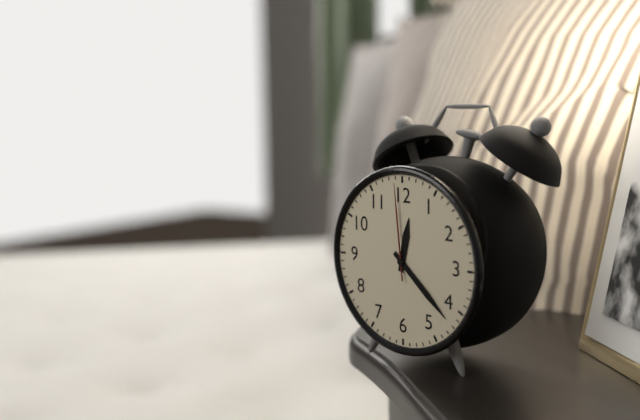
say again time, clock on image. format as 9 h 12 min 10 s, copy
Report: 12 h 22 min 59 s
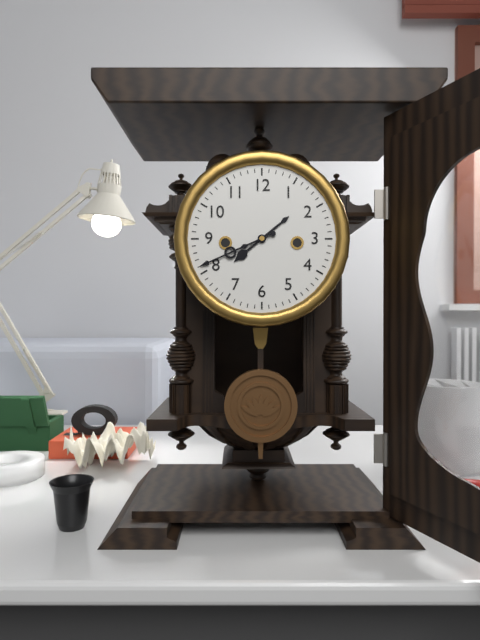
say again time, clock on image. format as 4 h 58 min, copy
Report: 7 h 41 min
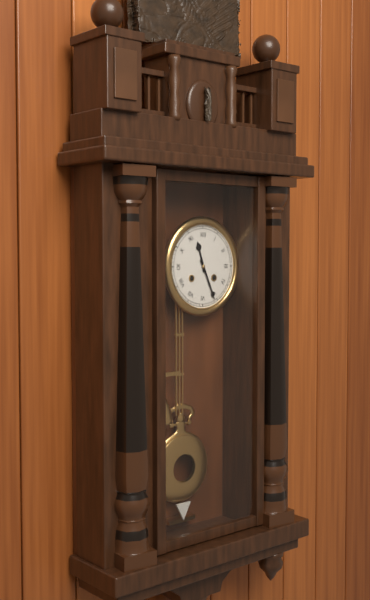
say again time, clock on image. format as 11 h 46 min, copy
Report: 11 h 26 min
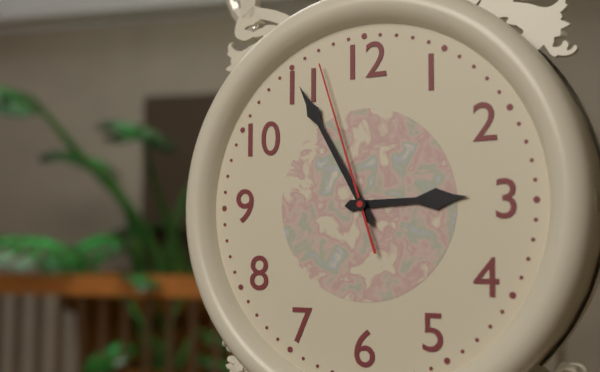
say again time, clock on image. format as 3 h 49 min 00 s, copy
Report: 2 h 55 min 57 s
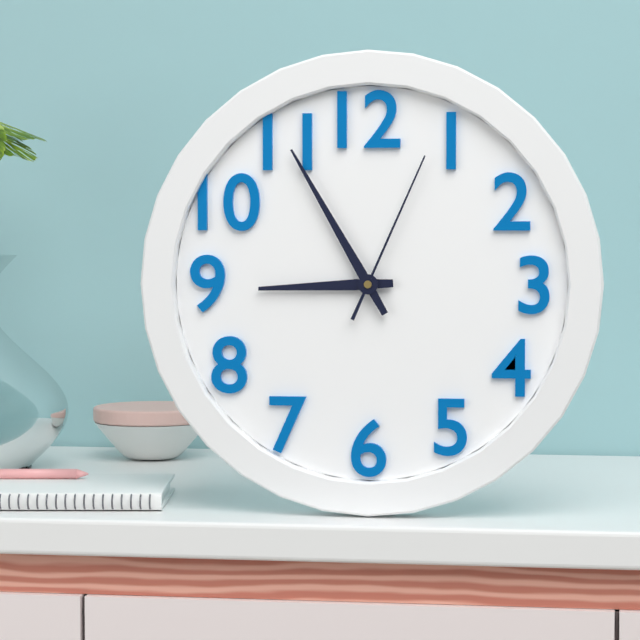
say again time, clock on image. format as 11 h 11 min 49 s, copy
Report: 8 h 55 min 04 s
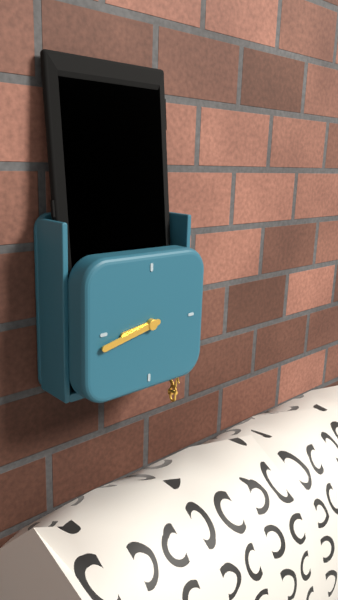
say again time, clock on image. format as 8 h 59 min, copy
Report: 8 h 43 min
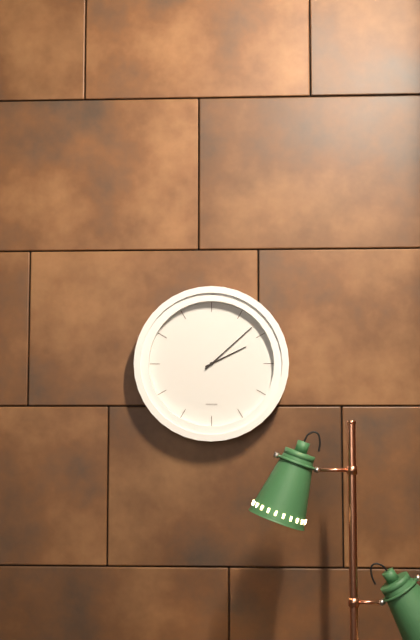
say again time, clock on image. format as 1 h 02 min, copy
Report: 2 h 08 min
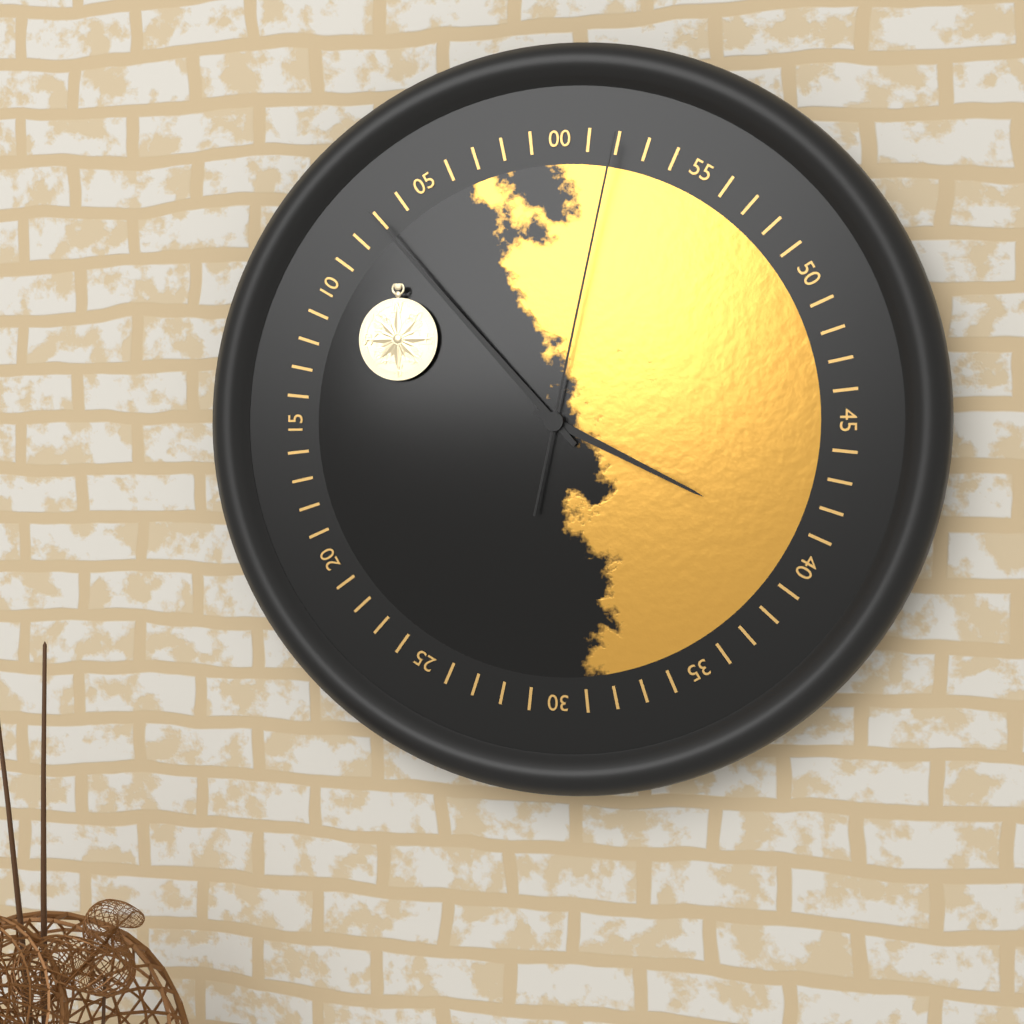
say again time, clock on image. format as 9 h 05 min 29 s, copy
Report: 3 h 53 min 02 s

-=-=-

__Exercise instructions__
Reproduce the records without any change, from the line containing "say again time, clock on image. format as 9 h 05" through the end of the records, including both.

__Task result__
say again time, clock on image. format as 9 h 05 min 29 s, copy
Report: 3 h 53 min 02 s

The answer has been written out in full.